Govt. deducts VAT from items powered by renewable energy
Kaieteur News – The Government of Guyana, in effect from March 1, 2021, has implemented a financial incentive for the renewable energy industry and has since exempted items for business use, from payment of any Value Added Tax (VAT).
The Order was made that gave effect to the government’s incentive under the Value Added Tax Act, which restructured the schedules for goods and services that are either zero-rated or excluded all together.
The provisions of the Order were signed by the Significant Minister with responsibility for the Finance Portfolio in the Office of the President, Dr. Ashni Singh.
According to the notice – since it was published in the Official Gazette and subsequently in parts of the daily newspapers – exempt from VAT charges are machinery and equipment acquired for generating and using electricity from renewable energy sources.
The Order stated that these include solar panels, solar lamps, deep cycle batteries, solar generators, solar ovens, solar water heaters, solar refrigerators and freezers, solar air conditioners and inverters.
These, as well as water turbines, wind turbines and energy efficient lighting, include compact fluorescent lamps and LEDs.
In addition, the supply of machinery and equipment for the use of alternate energy technologies and renewable energy options, such as gasifiers to use biomass and harness renewable energy through wind, solar and water, as determined by the Commissioner, were also exempt from VAT payments.
The VAT exemption warning comes at the center of Guyana Energy Agency’s (GEA) active drive towards establishing a domestic energy mix for development over the next five years of some 400 mega watts (MW) of installed capacity in the country .
This is the address of Guyana’s key energy agency, which falls under the portfolio of the Prime Minister and President.
According to the Head of GEA, Dr. Mahender Sharma, the agency’s overall strategy is rooted in the accusation presented to open the 12th Parliament by President, Dr. Irfaan Ali, who summarizes the thrust of the GEA’s energy policy going forward.
He reminded of the encouragement of Dr. Ali said that “Guyana’s energy security will be driven by an energy mix that will see solar gas, wind, hydro and natural gas, all key components in making us the region’s energy capital.”
According to Dr. Sharma, included in the specific targets, as expressed by the Office of the Prime Minister, is “to develop a world class energy mix, and install 400MW of new installed capacity including hydropower, solar, wind and natural gas. ”
He noted that natural gas had been considered to supply approximately 200MW of the proposed 400MW installed capacity, meanwhile only.
Notably, the warning comes as a result of the GEA inviting interested companies to bid for the design and installation of a number of small grid solar systems, and electrical distribution networks.
According to the invitation to bid submitted by the GEA, the entity is seeking qualified bidders for a 171 kilowatt-hour (kWp) photovoltaic system set up in St. Monica, Region Two.
In a separate invitation, the company said it was looking to get a similar installation at the Capoey Mission for about 171 kilowatt hours while another facility is projected at 39.5 kWp for Capoey Lake Top.
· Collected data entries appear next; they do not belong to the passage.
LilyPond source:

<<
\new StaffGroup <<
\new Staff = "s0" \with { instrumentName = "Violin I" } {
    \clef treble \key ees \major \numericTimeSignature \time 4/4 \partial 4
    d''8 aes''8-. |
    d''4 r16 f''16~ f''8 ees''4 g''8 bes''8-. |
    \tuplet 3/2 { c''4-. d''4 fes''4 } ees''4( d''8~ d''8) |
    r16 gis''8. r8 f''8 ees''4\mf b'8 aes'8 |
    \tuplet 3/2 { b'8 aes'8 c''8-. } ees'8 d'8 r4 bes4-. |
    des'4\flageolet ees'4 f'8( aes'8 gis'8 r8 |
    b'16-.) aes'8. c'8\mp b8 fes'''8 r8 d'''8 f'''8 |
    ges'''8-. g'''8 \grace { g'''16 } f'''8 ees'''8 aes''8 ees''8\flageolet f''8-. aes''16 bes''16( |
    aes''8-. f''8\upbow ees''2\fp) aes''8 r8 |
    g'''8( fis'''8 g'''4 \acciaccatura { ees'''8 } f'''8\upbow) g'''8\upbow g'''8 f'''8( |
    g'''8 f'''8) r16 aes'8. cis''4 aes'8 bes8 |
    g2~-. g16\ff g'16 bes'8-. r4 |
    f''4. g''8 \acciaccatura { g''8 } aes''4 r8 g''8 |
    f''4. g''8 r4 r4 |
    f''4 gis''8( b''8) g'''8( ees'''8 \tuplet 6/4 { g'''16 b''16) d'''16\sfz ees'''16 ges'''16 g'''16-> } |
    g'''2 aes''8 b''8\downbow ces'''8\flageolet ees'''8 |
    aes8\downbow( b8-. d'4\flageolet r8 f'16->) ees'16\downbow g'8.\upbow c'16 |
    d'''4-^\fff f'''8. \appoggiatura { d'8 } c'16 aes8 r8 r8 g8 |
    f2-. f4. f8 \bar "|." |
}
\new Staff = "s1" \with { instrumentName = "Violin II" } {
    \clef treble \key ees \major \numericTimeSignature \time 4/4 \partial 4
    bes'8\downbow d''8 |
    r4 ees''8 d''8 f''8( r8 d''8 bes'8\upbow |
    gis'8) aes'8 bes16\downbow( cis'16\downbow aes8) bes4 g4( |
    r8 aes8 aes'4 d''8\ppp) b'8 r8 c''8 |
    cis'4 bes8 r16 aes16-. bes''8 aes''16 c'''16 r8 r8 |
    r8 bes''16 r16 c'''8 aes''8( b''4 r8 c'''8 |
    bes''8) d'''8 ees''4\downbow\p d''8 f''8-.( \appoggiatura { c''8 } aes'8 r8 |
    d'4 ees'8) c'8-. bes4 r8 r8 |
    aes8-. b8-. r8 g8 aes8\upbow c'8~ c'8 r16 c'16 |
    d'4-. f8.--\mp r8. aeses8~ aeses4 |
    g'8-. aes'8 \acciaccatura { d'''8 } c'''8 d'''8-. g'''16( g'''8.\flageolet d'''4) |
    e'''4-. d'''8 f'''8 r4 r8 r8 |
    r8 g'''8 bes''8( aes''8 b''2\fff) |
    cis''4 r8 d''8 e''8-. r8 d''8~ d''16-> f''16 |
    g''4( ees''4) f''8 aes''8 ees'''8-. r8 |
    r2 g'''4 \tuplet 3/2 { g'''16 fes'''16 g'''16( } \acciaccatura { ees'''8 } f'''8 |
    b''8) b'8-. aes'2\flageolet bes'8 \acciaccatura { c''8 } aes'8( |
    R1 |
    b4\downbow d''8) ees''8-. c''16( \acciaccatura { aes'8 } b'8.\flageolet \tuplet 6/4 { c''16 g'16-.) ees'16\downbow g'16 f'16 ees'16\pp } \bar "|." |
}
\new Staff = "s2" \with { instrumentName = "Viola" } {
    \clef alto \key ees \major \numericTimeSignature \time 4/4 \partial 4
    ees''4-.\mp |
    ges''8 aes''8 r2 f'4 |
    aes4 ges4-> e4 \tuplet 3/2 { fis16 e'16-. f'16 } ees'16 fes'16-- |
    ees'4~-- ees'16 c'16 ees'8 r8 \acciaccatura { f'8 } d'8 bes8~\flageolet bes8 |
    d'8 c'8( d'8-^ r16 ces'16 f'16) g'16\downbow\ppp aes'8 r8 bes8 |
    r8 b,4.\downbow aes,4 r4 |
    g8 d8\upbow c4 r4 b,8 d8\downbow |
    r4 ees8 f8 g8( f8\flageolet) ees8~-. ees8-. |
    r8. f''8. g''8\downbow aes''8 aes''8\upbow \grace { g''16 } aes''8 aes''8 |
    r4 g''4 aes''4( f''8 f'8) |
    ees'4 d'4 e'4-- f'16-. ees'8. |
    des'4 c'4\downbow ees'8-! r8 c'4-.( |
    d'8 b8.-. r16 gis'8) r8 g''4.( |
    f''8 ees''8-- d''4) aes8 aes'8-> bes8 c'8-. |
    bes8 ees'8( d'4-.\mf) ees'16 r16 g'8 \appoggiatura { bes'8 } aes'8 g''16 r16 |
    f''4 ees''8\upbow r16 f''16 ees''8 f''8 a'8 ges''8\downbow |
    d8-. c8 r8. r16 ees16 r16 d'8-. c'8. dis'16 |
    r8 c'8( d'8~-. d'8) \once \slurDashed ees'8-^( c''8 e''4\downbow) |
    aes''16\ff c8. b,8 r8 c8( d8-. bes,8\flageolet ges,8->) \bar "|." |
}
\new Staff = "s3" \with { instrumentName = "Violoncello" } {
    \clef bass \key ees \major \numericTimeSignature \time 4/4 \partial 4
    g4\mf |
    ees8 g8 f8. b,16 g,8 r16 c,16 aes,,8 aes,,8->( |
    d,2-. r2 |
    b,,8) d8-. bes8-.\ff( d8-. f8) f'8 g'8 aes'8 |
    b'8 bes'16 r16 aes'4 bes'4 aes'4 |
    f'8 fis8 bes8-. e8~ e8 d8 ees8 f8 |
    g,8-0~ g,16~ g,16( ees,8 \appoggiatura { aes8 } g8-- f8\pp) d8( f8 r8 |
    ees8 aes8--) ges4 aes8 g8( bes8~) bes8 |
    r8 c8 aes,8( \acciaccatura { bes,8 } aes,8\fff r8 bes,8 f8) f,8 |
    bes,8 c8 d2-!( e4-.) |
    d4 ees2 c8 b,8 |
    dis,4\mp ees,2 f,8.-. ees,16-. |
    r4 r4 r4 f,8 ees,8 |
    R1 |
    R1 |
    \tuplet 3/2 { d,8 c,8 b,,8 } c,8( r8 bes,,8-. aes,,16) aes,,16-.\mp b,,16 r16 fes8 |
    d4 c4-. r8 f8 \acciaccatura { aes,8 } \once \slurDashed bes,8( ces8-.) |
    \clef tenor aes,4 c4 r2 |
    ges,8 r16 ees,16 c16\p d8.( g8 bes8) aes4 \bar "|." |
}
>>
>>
GEA, in recently advertised invitations, also called on companies to provide services for the design, supply, installation and commissioning of a 153 kWp off-grid solar photovoltaic micro-grid system and electrical distribution network in Mainstay-Whyaka and St. . Deny’s Tapakuma Communities.
The entity has also invited companies to submit their proposals for the design, supply, installation and commissioning of a 244 kWp off-grid photovoltaic solar micro-grid system and electrical distribution network in Waramadong, Region Seven.
According to Dr. Sharma, some 39MW would be added to the grid using solar farms and similar smaller systems over the next three years.
Dr. Sharma also noted that in recent years the government had already outfitted about 291 state buildings with solar systems for generating electricity, an initiative that had caused savings of about $ 500M.